Backed by children’s health advocates, California Insurance Commissioner Dave Jones is challenging the state’s health insurance exchange over the way it wants to provide children’s dental benefits.
At issue is whether pediatric dental care should be part of the basic health insurance package sold through the exchange or sold separately. The exchange has proposed selling it on a stand-alone basis to parents.
Jones says the exchange, called Covered California, is running afoul of federal and state laws and increasing costs for consumers by going that route. The elected commissioner said Covered California is doing so even though the federal Affordable Care Act includes pediatric dental services as one of 10 “essential health benefits.”
In a letter this week, three California lawmakers also urged the exchange to include children’s dental benefits in regular health plans to expand access to care and to hold down costs.
Covered California’s executive director, Peter Lee, said the exchange is still examining various options for children’s dental coverage and that its current proposal represents a good mix of plans at affordable prices. He flatly rejected any notion that the exchange is skirting the law.
“Covered California is very much following the spirit and intent of both the federal law and all applicable state laws,” Lee said. “A lot of the issues around pediatric dental are complex and confusing. The board has not made any final decisions.”
The dispute has already prompted healthcare groups to line up on both sides of the issue. Some dentists support the exchange’s approach because they say it enables parents to better see their dental options, while some children’s health organizations echo the insurance commissioner’s complaints.
Health insurers have pledged to work with state leaders on whatever the final rules may be, but they caution that time is running short before open enrollment begins Oct. 1.
Despite being labeled an essential benefit, this dental coverage for children up to age 19 is optional to buy. In contrast, most Americans are required to buy health insurance starting in January or pay a penalty.
Last week, Covered California selected six companies to offer pediatric dental coverage through the state exchange. In most cases, they are available as stand-alone plans that can also be bundled with medical insurance for a single premium.
The six companies were Anthem Blue Cross, Blue Shield of California, Delta Dental of California, Health Net Inc., Liberty Dental Plan and Premier Access Dental.
The exchange said stand-alone premiums range from $9 a month for a dental HMO to about $35 a month for a dental PPO plan depending on where a consumer lives.
Jones said a stand-alone or bundled dental policy will be more expensive than if the benefit were embedded in every health insurance policy, thereby spreading the cost across a broader pool of people.
For instance, he said, pediatric dental benefits would cost about $6 per month as part of one insurer’s overall health plan, but it was $26 per month on a stand-alone basis. Families could also face separate limits on out-of-pocket spending for medical and dental care, Jones said.
Lee said it remains unclear whether consolidating health and dental benefits into one policy will save policyholders substantial money.

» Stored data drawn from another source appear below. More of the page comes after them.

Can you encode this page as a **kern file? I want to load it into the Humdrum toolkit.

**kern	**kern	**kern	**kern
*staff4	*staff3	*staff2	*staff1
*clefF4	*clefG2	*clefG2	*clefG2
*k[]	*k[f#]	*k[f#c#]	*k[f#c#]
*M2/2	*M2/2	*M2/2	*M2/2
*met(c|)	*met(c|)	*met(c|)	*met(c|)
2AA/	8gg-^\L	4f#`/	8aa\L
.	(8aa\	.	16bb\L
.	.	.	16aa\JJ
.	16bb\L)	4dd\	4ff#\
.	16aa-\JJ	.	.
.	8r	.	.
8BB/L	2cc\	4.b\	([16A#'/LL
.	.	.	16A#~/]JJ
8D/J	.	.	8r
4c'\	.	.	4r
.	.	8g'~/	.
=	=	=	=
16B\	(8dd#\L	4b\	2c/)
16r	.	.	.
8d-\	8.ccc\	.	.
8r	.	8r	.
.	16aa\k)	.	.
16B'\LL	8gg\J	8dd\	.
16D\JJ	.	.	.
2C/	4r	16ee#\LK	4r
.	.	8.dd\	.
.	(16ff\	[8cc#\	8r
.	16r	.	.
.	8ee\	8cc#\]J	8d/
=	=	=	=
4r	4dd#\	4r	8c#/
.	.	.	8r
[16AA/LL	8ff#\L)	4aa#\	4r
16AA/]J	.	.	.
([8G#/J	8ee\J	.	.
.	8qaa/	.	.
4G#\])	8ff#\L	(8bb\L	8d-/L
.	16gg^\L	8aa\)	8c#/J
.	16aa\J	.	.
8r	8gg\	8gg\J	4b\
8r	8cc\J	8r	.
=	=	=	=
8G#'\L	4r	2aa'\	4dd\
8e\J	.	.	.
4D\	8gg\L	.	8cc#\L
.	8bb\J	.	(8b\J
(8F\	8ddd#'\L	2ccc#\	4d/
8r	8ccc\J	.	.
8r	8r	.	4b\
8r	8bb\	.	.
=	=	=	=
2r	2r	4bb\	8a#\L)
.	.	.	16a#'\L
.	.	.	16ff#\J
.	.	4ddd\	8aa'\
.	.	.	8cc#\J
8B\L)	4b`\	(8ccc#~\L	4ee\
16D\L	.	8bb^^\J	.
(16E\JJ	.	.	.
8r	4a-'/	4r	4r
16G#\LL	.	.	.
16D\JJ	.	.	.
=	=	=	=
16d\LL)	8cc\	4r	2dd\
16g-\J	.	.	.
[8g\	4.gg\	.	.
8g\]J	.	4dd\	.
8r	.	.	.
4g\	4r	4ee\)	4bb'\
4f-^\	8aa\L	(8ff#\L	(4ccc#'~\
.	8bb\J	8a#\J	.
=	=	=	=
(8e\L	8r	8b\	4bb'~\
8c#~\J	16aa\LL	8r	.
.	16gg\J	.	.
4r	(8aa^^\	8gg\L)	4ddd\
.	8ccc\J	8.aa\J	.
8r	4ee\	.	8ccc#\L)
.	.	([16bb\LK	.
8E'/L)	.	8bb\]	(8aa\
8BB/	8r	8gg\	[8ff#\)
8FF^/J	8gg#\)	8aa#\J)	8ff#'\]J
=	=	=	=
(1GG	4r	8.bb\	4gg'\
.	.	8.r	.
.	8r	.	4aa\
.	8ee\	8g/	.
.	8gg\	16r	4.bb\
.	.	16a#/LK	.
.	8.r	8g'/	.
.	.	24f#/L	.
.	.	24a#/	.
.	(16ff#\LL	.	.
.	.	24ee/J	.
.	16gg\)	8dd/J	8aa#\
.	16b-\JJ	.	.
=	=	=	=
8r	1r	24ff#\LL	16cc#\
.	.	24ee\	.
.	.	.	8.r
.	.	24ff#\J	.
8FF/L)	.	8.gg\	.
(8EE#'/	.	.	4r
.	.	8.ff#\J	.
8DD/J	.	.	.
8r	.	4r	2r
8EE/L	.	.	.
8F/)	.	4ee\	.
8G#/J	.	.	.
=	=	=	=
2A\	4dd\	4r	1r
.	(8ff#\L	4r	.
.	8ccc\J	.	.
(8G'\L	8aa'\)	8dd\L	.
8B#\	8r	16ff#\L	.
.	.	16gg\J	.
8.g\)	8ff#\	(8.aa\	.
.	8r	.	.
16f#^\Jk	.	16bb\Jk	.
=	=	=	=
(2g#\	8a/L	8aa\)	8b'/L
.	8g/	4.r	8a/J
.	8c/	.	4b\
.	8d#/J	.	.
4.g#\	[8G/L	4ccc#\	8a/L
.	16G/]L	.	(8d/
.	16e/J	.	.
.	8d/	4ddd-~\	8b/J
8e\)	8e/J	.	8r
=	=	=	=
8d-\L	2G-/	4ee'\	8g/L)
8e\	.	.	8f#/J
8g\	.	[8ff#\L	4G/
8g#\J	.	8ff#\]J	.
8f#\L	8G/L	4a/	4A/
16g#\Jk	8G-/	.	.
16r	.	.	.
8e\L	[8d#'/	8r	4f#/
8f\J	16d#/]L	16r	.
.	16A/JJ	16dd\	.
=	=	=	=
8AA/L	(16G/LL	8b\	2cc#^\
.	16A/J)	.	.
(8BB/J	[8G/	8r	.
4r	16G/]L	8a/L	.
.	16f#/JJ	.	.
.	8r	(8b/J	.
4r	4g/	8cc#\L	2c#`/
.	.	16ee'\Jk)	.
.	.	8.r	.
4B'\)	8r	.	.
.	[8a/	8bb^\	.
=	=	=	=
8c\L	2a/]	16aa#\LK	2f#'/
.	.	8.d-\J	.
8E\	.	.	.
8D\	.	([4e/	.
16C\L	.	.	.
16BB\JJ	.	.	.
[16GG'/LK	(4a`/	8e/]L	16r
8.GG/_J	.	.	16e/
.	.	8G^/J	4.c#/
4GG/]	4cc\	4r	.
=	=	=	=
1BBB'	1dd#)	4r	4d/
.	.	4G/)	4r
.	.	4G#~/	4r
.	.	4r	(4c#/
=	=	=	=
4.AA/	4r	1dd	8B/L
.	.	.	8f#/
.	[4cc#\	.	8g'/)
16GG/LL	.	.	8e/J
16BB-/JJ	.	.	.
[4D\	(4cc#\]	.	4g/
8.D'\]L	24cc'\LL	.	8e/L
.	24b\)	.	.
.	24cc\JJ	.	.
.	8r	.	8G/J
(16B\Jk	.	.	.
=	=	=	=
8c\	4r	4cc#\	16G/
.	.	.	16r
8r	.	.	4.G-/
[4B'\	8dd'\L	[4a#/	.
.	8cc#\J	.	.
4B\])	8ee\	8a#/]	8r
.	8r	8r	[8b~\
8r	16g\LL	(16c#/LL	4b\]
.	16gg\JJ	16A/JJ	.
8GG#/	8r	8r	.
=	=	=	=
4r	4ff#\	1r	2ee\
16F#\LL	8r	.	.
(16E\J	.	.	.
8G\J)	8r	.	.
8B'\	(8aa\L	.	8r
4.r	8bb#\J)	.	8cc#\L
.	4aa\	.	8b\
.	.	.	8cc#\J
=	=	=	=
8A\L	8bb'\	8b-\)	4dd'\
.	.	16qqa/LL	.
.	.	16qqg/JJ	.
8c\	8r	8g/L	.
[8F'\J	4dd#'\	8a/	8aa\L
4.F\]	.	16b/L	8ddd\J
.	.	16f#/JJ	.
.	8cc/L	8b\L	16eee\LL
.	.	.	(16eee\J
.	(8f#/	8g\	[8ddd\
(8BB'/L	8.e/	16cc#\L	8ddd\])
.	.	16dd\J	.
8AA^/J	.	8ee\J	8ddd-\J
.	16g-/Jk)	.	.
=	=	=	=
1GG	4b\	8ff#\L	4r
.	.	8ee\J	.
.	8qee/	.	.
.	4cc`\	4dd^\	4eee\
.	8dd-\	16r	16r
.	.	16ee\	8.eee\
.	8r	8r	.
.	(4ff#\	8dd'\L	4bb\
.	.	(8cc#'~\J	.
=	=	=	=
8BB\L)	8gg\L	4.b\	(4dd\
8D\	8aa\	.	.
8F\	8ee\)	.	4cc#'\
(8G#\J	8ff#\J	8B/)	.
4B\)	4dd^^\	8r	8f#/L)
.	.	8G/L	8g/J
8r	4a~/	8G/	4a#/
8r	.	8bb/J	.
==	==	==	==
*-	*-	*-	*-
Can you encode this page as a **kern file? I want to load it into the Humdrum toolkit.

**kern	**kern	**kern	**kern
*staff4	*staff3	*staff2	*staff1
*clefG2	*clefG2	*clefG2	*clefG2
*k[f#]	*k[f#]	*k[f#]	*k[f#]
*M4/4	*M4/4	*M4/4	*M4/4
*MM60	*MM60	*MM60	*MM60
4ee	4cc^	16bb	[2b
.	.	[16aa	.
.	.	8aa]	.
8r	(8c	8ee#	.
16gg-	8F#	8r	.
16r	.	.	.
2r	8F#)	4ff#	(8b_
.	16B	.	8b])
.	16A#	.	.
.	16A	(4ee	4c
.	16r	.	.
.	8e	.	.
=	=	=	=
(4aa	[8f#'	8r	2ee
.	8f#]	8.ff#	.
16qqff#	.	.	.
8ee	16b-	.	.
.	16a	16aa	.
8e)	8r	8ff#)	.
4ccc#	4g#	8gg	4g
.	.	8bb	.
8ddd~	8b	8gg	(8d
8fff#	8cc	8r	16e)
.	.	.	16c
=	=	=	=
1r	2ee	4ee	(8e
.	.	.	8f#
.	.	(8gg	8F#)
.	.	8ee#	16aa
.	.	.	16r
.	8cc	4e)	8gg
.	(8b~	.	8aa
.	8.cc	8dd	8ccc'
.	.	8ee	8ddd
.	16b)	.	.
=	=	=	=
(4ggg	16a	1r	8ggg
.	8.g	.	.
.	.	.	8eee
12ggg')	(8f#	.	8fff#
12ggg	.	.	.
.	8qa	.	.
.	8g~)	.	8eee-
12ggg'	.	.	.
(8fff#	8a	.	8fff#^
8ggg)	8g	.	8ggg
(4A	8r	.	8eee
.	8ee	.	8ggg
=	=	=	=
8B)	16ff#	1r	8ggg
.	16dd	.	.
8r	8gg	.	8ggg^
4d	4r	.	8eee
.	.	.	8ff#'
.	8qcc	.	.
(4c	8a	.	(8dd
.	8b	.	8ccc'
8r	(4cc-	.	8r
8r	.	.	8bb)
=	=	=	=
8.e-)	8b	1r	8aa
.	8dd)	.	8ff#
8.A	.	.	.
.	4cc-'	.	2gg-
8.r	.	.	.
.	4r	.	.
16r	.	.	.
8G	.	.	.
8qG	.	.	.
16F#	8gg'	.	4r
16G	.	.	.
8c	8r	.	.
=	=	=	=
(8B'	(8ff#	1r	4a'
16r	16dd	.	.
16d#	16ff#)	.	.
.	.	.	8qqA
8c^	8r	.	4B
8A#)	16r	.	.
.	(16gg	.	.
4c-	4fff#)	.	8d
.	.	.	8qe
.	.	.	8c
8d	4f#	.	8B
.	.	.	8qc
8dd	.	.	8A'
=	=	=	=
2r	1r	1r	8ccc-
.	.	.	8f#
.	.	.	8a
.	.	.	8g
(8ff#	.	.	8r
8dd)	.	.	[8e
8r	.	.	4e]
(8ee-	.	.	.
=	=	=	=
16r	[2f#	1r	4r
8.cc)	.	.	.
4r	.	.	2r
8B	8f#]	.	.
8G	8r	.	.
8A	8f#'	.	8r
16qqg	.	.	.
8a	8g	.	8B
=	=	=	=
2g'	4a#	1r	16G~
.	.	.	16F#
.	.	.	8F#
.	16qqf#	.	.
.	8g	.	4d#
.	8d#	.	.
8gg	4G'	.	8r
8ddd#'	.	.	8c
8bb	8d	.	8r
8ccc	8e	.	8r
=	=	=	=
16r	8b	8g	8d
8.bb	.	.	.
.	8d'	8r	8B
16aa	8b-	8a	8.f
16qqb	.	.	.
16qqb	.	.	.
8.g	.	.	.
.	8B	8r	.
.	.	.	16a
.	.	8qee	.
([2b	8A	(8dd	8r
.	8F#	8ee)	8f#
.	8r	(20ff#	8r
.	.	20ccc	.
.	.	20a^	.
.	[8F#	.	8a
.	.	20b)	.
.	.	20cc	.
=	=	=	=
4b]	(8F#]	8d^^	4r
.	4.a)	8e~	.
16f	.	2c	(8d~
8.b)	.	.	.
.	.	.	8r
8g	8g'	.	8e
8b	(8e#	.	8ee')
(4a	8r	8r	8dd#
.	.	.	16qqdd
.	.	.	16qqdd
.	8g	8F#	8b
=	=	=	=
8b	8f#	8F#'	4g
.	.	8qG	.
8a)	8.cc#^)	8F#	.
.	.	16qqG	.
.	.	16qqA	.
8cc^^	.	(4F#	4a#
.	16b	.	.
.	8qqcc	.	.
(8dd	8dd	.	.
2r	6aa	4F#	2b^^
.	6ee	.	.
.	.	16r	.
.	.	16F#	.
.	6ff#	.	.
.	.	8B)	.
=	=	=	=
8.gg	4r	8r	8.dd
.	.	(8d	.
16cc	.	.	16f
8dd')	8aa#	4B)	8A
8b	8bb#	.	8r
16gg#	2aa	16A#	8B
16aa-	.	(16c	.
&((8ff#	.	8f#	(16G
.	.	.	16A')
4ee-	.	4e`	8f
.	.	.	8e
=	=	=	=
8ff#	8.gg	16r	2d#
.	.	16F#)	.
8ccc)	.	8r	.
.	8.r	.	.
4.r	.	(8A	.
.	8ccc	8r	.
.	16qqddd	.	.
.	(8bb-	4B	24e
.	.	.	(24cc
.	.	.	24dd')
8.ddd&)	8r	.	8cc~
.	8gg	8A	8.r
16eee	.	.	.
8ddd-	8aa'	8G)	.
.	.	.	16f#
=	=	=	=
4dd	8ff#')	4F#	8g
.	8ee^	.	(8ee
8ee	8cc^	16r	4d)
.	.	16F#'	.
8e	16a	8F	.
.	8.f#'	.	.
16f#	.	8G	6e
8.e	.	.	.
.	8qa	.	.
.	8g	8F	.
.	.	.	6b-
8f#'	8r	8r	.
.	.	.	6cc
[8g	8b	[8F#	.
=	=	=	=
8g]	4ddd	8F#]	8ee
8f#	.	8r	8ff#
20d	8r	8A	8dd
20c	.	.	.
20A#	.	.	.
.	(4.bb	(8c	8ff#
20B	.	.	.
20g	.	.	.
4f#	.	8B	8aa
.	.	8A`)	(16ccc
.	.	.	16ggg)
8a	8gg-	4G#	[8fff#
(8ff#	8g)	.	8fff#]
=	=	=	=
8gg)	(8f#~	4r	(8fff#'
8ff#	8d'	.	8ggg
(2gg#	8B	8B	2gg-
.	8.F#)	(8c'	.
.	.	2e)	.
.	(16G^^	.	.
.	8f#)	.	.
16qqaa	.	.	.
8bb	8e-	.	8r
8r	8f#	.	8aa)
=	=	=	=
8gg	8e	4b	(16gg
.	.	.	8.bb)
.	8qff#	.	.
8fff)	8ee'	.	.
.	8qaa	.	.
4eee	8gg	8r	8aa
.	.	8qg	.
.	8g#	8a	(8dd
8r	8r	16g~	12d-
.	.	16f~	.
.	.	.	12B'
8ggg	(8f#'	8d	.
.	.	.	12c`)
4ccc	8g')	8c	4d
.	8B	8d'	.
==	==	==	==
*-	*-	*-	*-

The inclusion of dental coverage in some health plans and not others may also complicate the exchange’s goal of setting uniform benefits across insurers so consumers can easily comparison shop.
In a letter last week, Jones called on the exchange and its five-member board to reverse course before enrollment opens Oct. 1.
“I object to Covered California telling health insurers and HMOs that they are restricted from including pediatric dental coverage as part of their major medical insurance” both inside and outside the exchange, Jones said in an interview. “I believe Covered California has exceeded its authority.”
Separately, a group of five children’s advocacy groups also urged Covered California to reconsider its stance and take more public input on the issue.
Wendy Lazarus, co-president of the Children’s Partnership in Santa Monica, said she is primarily concerned about Covered California’s approach making dental coverage too expensive for families.
“We’re not talking about a rarely used service,” Lazarus said. “Kids need dental care as much as they need immunizations. This is a decision that affects hundreds of thousands of kids.”
Paul Reggiardo, a pediatric dentist in Huntington Beach and a spokesman for the California Dental Assn., said he supports the idea of stand-alone dental plans because it helps parents shop for benefits and provider networks.
But he said he’s disappointed the state hasn’t made pediatric dental coverage mandatory given the recognition it was granted as an essential health benefit. It’s up to states to decide whether to make pediatric dental a required benefit.
Lee said the exchange board will probably discuss that idea and these other issues at an upcoming meeting.
This latest criticism from Jones adds to previous disagreements with Covered California. In May, Jones complained about the exchange’s selection of 13 health insurers, saying there weren’t enough plans offered statewide and that the lack of competition could drive up rates for consumers.
Then Jones ratcheted up the pressure even further last month by asking the exchange to bar insurance giant Anthem Blue Cross from its small-business market because of what he called unreasonable rate increases on employers. Lee said the exchange will consider that request along with other factors before announcing its health plans for small employers next month.